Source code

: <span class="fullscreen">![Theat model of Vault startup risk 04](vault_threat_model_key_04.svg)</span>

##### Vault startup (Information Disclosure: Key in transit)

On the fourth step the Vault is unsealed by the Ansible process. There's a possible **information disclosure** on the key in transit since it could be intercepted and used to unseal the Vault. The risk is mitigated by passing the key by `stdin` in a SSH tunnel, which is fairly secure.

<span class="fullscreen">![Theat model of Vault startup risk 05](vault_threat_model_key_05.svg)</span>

- Work instruction -
The result consists of the line with "##### Vault startup" through the last line of the entries above, repeated exactly and with nothing else.

- Exercise output -
##### Vault startup (Information Disclosure: Key in transit)

On the fourth step the Vault is unsealed by the Ansible process. There's a possible **information disclosure** on the key in transit since it could be intercepted and used to unseal the Vault. The risk is mitigated by passing the key by `stdin` in a SSH tunnel, which is fairly secure.

<span class="fullscreen">![Theat model of Vault startup risk 05](vault_threat_model_key_05.svg)</span>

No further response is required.